It is a pleasure to follow Mr Carmichael, who was right to speak about the opportunities that generations in this country have had, provided in part by freedom of movement and the ability to travel and work in countries across Europe.
We are being asked to consider one of the most important decisions in our post-war history, and there are no good choices. At the time of the referendum, I voted to remain as I took, and still hold, the view that we could not get a better deal than the one we already had with the EU. However, we held the referendum and I made a pledge to implement the result, and to do so responsibly. That is why I voted for article 50 and the EU withdrawal Act, despite my misgivings. This is not a perfect deal, but it does deliver the referendum result. I therefore feel honour-bound to vote for it, as I believe that it delivers that result in a responsible way.
This deal delivers in a number of areas. It gives the UK tariff-free, quota-free access to EU markets, while ensuring that we are out of free movement and have control of our agriculture and fisheries. More importantly, it keeps us out of ever-closer union. Does this deal live up to the promises made in the referendum? No—nothing could. We were promised that Brexit would be easy, that we would have the exact same benefits outside the EU as before and that we held all the cards in the upcoming negotiations. Those who promised sunlit uplands now criticise a deal that requires compromise. To choose WTO terms over this deal, about which I do have some concerns, would be an act of the utmost irresponsibility, for which the British public would rightly punish us.
For the past two years, I have been a member of the Business, Energy and Industrial Strategy Committee.
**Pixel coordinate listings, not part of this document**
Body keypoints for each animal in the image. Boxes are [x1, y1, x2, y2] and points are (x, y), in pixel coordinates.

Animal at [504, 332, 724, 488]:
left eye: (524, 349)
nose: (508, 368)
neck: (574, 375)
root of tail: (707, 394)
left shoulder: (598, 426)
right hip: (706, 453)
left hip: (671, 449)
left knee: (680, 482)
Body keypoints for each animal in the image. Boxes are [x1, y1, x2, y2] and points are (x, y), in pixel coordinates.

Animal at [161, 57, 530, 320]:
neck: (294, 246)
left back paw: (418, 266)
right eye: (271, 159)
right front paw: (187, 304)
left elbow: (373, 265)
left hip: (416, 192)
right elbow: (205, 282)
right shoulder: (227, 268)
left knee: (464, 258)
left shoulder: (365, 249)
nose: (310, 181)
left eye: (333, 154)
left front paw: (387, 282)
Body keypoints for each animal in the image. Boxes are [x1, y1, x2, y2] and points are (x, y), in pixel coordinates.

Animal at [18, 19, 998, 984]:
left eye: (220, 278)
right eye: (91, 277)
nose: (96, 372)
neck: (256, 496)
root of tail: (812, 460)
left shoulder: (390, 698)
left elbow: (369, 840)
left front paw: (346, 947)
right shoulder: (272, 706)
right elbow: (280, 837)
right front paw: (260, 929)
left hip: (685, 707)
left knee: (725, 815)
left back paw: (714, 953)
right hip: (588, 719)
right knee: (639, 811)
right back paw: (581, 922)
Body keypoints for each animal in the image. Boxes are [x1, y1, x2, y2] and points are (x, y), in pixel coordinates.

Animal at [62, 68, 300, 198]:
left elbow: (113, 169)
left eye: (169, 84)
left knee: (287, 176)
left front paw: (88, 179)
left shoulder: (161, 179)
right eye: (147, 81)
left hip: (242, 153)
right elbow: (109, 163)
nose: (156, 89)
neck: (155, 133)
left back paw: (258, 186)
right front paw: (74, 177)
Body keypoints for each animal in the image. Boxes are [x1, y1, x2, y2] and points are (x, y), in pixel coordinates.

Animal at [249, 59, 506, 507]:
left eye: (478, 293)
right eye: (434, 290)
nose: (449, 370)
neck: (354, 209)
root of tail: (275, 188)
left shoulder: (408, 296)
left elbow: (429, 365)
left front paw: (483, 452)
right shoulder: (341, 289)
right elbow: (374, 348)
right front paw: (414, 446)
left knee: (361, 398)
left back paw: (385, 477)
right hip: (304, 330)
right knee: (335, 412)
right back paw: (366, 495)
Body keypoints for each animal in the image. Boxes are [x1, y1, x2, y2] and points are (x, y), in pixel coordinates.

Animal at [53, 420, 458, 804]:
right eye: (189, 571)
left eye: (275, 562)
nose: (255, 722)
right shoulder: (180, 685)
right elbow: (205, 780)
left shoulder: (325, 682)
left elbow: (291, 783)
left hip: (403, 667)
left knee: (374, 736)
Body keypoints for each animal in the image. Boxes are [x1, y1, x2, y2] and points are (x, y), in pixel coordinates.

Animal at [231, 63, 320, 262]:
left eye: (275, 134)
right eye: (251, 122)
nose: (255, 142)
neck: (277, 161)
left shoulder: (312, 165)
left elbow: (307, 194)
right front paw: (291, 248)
Over many weeks and months, I have heard evidence about the impact of Brexit. Like everyone, I am certainly better informed now than I was in 2016, and an email from one of my constituents—I will call him Mr D—reflects much of the evidence that I have heard. He said that since the vote to leave,
“our business has endured significant hardship. Not all of this can be directly attributed to Brexit but the deterioration in sterling has impacted costs and economic uncertainty has made long term investment decisions next to impossible…
The forthcoming vote in parliament provides our country with an opportunity to bring about a little more certainty and stability.”
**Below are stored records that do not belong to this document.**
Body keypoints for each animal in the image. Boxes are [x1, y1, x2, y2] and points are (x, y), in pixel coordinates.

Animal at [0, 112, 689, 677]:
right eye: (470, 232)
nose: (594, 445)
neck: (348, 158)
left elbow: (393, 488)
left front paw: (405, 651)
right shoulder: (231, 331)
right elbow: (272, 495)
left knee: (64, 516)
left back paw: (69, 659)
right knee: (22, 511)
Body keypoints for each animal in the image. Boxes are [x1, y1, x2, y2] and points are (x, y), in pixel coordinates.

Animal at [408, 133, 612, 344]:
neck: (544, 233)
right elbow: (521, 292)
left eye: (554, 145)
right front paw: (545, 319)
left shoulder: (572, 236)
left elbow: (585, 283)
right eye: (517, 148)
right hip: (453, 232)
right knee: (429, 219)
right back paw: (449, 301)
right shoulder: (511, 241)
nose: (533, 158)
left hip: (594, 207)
He claimed that while those who think the Prime Minister’s proposal is not ideal may be right,
“as the person most heavily involved in the negotiation—a negotiation that leading Brexiteers ran away from after the vote—she is well placed to judge whether it is the best we can get. Certainly EU leaders are unanimous in that view.”
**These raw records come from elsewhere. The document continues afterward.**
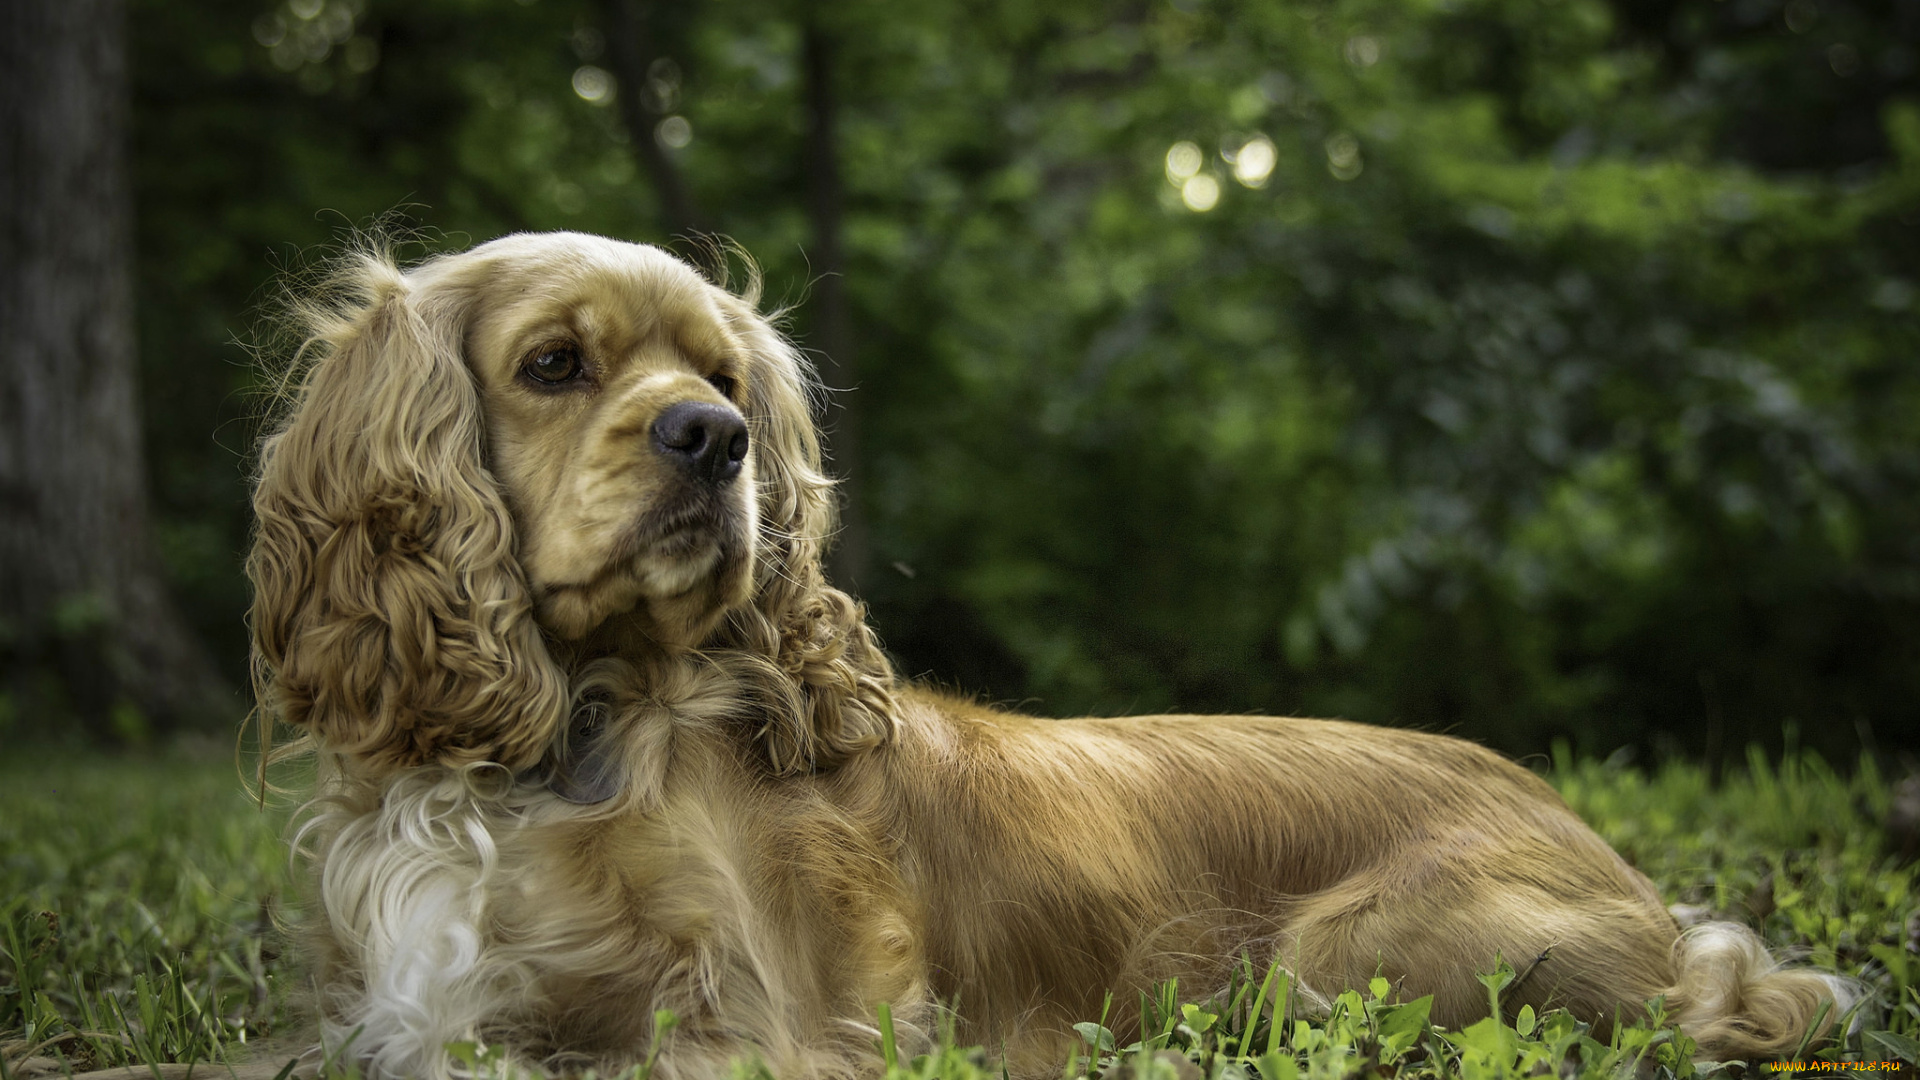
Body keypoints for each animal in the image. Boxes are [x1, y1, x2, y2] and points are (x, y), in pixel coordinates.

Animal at [247, 233, 1850, 1076]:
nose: (717, 437)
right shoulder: (393, 1017)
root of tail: (1605, 849)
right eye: (554, 365)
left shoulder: (776, 1027)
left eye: (720, 375)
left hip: (1351, 958)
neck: (558, 745)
He goes on to say that whatever deal is put in front of Parliament, one faction or another will be dissatisfied and that the notion that we can leave a club and no longer pay its subscriptions, yet pick and choose which services to continue to enjoy is frankly delusional. We are not in a position to select from a menu of membership benefits to suit our needs—we are leaving.
Mr D continues:
“When people find that the prices of goods and services rise sharply, and when they find that food starts to run short—I work in the grocery supply chain—and when they find that they are losing their jobs, they will judge you, and I doubt they will forgive you.”
That reflects the evidence I have heard from countless businesses who have come before the Business, Energy and Industrial Strategy Committee. Those businesses provide jobs and employment to my constituents, and they speak with one voice when they ask us to vote for this deal. My right hon. Friend Sir Nicholas Soames spoke about the need to come together, compromise and work towards an outcome that delivers for our country. It may not be perfect, but it is a good deal.